Dataset records
>>

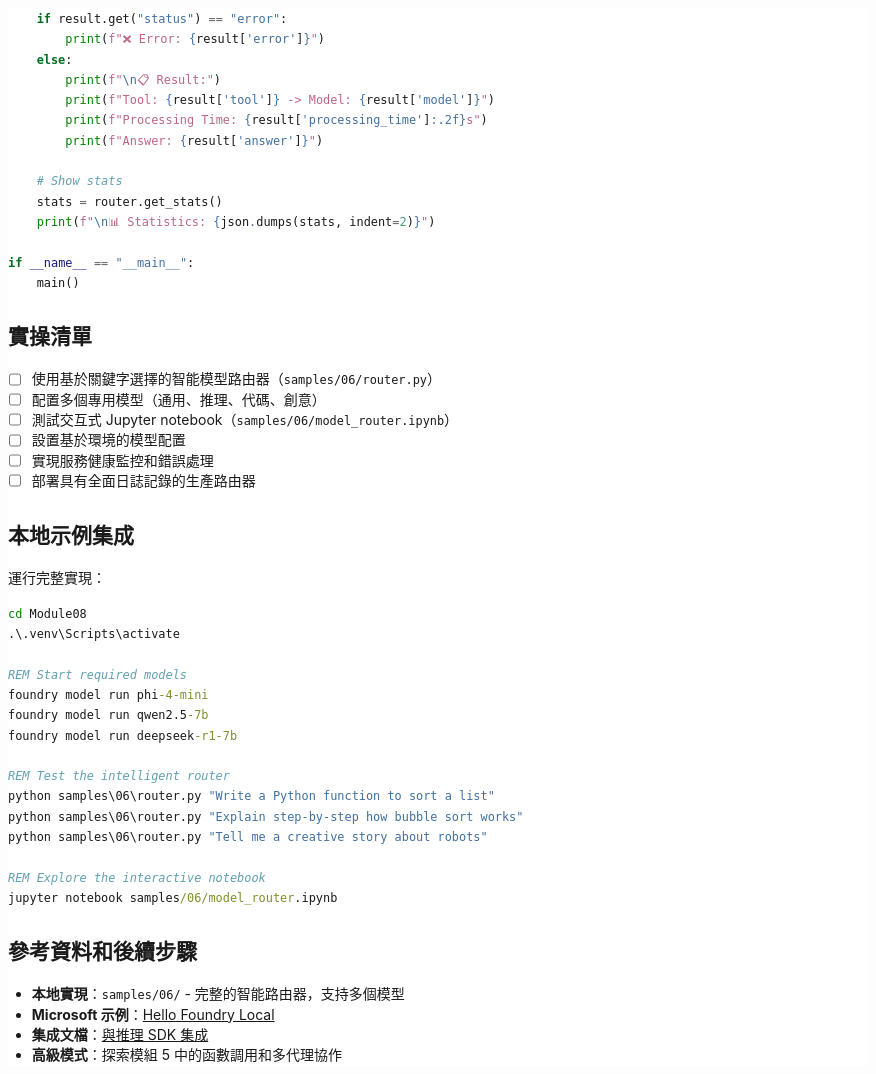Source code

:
 ```python
    if result.get("status") == "error":
        print(f"❌ Error: {result['error']}")
    else:
        print(f"\n📋 Result:")
        print(f"Tool: {result['tool']} -> Model: {result['model']}")
        print(f"Processing Time: {result['processing_time']:.2f}s")
        print(f"Answer: {result['answer']}")
    
    # Show stats
    stats = router.get_stats()
    print(f"\n📊 Statistics: {json.dumps(stats, indent=2)}")

if __name__ == "__main__":
    main()
```
  

## 實操清單
- [ ] 使用基於關鍵字選擇的智能模型路由器（`samples/06/router.py`）
- [ ] 配置多個專用模型（通用、推理、代碼、創意）
- [ ] 測試交互式 Jupyter notebook（`samples/06/model_router.ipynb`）
- [ ] 設置基於環境的模型配置
- [ ] 實現服務健康監控和錯誤處理
- [ ] 部署具有全面日誌記錄的生產路由器

## 本地示例集成

運行完整實現：  
```cmd
cd Module08
.\.venv\Scripts\activate

REM Start required models
foundry model run phi-4-mini
foundry model run qwen2.5-7b
foundry model run deepseek-r1-7b

REM Test the intelligent router
python samples\06\router.py "Write a Python function to sort a list"
python samples\06\router.py "Explain step-by-step how bubble sort works"
python samples\06\router.py "Tell me a creative story about robots"

REM Explore the interactive notebook
jupyter notebook samples/06/model_router.ipynb
```
  

## 參考資料和後續步驟
- **本地實現**：`samples/06/` - 完整的智能路由器，支持多個模型
- **Microsoft 示例**：[Hello Foundry Local](https://github.com/microsoft/Foundry-Local/tree/main/samples/python/hello-foundry-local)
- **集成文檔**：[與推理 SDK 集成](https://learn.microsoft.com/en-us/azure/ai-foundry/foundry-local/how-to/how-to-integrate-with-inference-sdks)
- **高級模式**：探索模組 5 中的函數調用和多代理協作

<<

* **Work request**:
Whenever the word "sort" shows up in a line above, copy that line.

* **Answer for this exercise**:
python samples\06\router.py "Write a Python function to sort a list"
python samples\06\router.py "Explain step-by-step how bubble sort works"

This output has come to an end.